• DIRECTIONS: Copy the passage about the fable of the fly and the coach word for word, in full.

• DOCUMENT SECTION:
This fable has the longest history of internal change. It was recorded by Phaedrus and is numbered 498 in the Perry Index. There, a fly seated on the cart threatens to sting the mule if it does not pull faster. The mule replies that he only fears the driver and his whip. Empty threats from bystanders mean nothing. This entered the European canon through Heinrich Steinhöwel's collection of Aesop's fables (1476) and the books derived from it, including Caxton's collection. In Roger L'Estrange's large collection, however, his "The Fly on the Wheel" seems to blend the two fables together: "What a Dust do I raise! says the Fly upon the Coach-Wheel? and what a rate do I drive at, says the same Fly again upon the Horse's Buttock?"

La Fontaine's Fables expands the scenario with his treatment of "La coche et la mouche" (VII. 9), where the emphasis shifts wholly to the insect. Six horses strain to pull a stage-coach up a sandy hill and all the passengers are obliged to get out. A fly now buzzes about, urging on the horses and supervising the progress of the coach, then complains that all the work has been left to it alone. The fabulist comments,

Thus certain people, with important air,
Meddle with business they know nought about:
Seem to be wanted everywhere,
And everywhere they ought to be turned out.

This version of the fable has twice been set to music: as the fifth piece in Benjamin Godard's Six Fables de La Fontaine (op. 17 1872/9); and as the second piece in Maurice Thiriet's Trois fables de La Fontaine (1959) for 4-part children's a cappella chorus. In French the idiomatic phrase Faire (or jouer) la mouche du coche continues to be applied to self-important do-nothings.

Hitherto, the fables had been pithily told, but La Fontaine's leisurely and circumstantial narration over the length of 32 lines went on to infect those who followed him in other languages with similar prolixity. William Godwin adapted the gist to a short story of "The Fly in the Mail Coach" in his Fables Ancient and Modern (1805), although otherwise seeming to draw more from L'Estrange than La Fontaine. The same is true of the prose version of "The Fly and the Wagon" that appeared in The Flowers of Fable (New York, 1833). Claimed there to be translated from the Dutch, that too mixes Abstemius with La Fontaine and culminates in a horse killing the fly with a switch of its tail.

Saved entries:
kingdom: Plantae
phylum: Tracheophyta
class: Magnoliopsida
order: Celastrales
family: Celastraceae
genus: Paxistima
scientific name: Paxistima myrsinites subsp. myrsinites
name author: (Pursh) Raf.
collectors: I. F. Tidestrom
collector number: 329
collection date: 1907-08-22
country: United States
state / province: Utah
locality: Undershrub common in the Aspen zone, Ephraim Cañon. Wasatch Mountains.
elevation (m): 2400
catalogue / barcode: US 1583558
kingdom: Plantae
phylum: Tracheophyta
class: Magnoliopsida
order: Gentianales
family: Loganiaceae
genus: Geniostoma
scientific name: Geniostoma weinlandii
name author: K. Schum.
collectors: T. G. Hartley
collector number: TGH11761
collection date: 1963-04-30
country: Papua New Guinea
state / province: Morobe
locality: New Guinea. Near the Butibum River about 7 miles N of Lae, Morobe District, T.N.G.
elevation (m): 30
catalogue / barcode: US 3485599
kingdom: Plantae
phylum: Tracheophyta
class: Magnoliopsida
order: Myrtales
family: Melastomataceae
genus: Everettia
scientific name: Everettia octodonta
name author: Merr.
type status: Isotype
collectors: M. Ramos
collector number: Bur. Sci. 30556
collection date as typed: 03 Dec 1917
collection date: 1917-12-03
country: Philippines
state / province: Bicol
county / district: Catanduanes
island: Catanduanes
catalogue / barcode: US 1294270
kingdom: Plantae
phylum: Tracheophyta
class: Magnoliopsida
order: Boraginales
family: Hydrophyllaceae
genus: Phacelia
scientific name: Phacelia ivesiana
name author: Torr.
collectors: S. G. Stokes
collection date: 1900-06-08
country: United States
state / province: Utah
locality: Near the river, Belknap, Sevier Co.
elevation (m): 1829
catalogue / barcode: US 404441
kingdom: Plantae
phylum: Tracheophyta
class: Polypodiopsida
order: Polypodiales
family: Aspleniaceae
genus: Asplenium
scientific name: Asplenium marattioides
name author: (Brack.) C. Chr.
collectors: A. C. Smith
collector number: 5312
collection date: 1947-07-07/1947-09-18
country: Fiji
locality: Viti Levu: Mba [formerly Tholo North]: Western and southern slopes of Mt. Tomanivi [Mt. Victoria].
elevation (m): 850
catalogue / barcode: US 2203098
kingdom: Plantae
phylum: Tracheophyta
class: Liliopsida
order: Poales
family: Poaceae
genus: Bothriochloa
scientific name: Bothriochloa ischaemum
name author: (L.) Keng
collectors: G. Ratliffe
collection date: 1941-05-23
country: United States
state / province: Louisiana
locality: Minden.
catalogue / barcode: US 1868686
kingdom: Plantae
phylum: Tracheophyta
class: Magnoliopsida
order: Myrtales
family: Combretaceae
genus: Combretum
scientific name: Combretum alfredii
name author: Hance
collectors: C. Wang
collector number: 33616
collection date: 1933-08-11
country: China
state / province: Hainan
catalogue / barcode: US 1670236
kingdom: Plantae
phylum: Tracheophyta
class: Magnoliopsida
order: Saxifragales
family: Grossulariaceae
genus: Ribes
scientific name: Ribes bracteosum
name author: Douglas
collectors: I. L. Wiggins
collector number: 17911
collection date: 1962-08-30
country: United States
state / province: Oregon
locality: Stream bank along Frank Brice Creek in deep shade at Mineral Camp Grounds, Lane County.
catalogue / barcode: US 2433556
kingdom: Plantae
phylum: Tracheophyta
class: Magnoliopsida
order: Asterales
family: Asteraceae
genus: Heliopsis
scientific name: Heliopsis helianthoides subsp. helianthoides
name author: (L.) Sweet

• TASK RESPONSE:
This fable has the longest history of internal change. It was recorded by Phaedrus and is numbered 498 in the Perry Index. There, a fly seated on the cart threatens to sting the mule if it does not pull faster. The mule replies that he only fears the driver and his whip. Empty threats from bystanders mean nothing. This entered the European canon through Heinrich Steinhöwel's collection of Aesop's fables (1476) and the books derived from it, including Caxton's collection. In Roger L'Estrange's large collection, however, his "The Fly on the Wheel" seems to blend the two fables together: "What a Dust do I raise! says the Fly upon the Coach-Wheel? and what a rate do I drive at, says the same Fly again upon the Horse's Buttock?"

La Fontaine's Fables expands the scenario with his treatment of "La coche et la mouche" (VII. 9), where the emphasis shifts wholly to the insect. Six horses strain to pull a stage-coach up a sandy hill and all the passengers are obliged to get out. A fly now buzzes about, urging on the horses and supervising the progress of the coach, then complains that all the work has been left to it alone. The fabulist comments,

Thus certain people, with important air,
Meddle with business they know nought about:
Seem to be wanted everywhere,
And everywhere they ought to be turned out.

This version of the fable has twice been set to music: as the fifth piece in Benjamin Godard's Six Fables de La Fontaine (op. 17 1872/9); and as the second piece in Maurice Thiriet's Trois fables de La Fontaine (1959) for 4-part children's a cappella chorus. In French the idiomatic phrase Faire (or jouer) la mouche du coche continues to be applied to self-important do-nothings.

Hitherto, the fables had been pithily told, but La Fontaine's leisurely and circumstantial narration over the length of 32 lines went on to infect those who followed him in other languages with similar prolixity. William Godwin adapted the gist to a short story of "The Fly in the Mail Coach" in his Fables Ancient and Modern (1805), although otherwise seeming to draw more from L'Estrange than La Fontaine. The same is true of the prose version of "The Fly and the Wagon" that appeared in The Flowers of Fable (New York, 1833). Claimed there to be translated from the Dutch, that too mixes Abstemius with La Fontaine and culminates in a horse killing the fly with a switch of its tail.